Nel merito delle misure vanno fatte poi alcune osservazioni puntuali:
a. Le norme parlano genericamente di aiuti di stato destinati agli investimenti produttivi. Qui andrebbe chiarito quale tipologia di aiuti è oggetto del decreto. Dalla lettura delle norme sembrerebbero inclusi ogni tipo di aiuto notificato e autorizzato dalla Commissione europea, quale sia l’importo e la finalità. In altri termini, se un’azienda dovesse aver goduto di un aiuto, anche se di minimo importo pur avendo nel frattempo generato valore per il paese (e in un certo senso “ammortizzato” il beneficio utilizzato), ove decidesse di spostarsi altrove sarebbe tenuta a una restituzione. Al netto della difficoltà di quantificare e individuare correttamente tipologia, importo, durata e entità degli aiuti goduti, la norma e le previste sanzioni mancano di proporzionalità e di razionalità con l’effetto di scoraggiare le imprese, a partire dalle multinazionali, a investire nel Paese avvalendosi dell’importante dotazione di incentivi pubblici a disposizione.

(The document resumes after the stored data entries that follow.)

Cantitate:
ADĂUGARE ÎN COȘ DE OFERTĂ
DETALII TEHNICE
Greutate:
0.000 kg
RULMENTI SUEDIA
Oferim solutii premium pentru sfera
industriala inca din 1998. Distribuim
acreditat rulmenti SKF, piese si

b. Per quanto riguarda gli aiuti che prevedano vincoli localizzativi all’interno del territorio nazionale e europeo, va detto che il decreto pare ignorare che già oggi il diritto dell’UE autorizza e riconosce aiuti con destinazione territoriale specifica. È il caso di aiuti destinati alle aree depresse o svantaggiate, alle operazioni a valere su Fondi strutturali e di investimento, agli aiuti a finalità regionale o ancora agli aiuti destinati alle imprese dislocate in territori oggetto di calamità naturali. Tali aiuti sono “localmente” vincolati perché sono finalizzati alla coesione economica e sociale, con l’obiettivo di garantire una crescita diffusa dell’economia europea. Per tutti questi, peraltro, sono già previste revoche e restituzioni. Se cosi è, allora, ci si chiede se si tratti di una repetita iuvant e, pertanto, il Decreto 87/2018 è, in questo caso, certamente inutile ma politicamente dannoso.
c. Incomprensibile, inoltre, è il collegamento tra la misura in materia di iperammortamento di cui all’art 7 con il citato art. 6 comma 1, ai fini della delimitazione del campo di applicazione. Per come scritta la norma lascia intendere che l’ “iper”sia godibile per imprese localizzate in Italia che siano a loro volta destinatarie di misure di aiuto con vincoli occupazionali. È da chiedersi se questa lettura sia corretta e se del caso se ne ha chiaro l’impatto che rischia di escludere una platea di imprese (sommando iper a un aiuto) e, nella migliore delle ipotesi, collega l’acquisto di un bene agevolato (quale esso sia e di qualsiasi importo e utilità) con obblighi di mantenimento di posti di lavoro. Il licenziamento di un lavoratore non necessariamente dipende dal bene acquistato ma può dipendere da fattori vari e diversi, che rientrano nella libertà organizzativa di un impresa e trovano altri strumenti di regolazione. Tale intervento sembra ridondante e potenzialmente disincentivante dell’uso dell’iperammortamento, visto che la misura ha già una propria causa specifica di decadenza (l’esportazione del bene).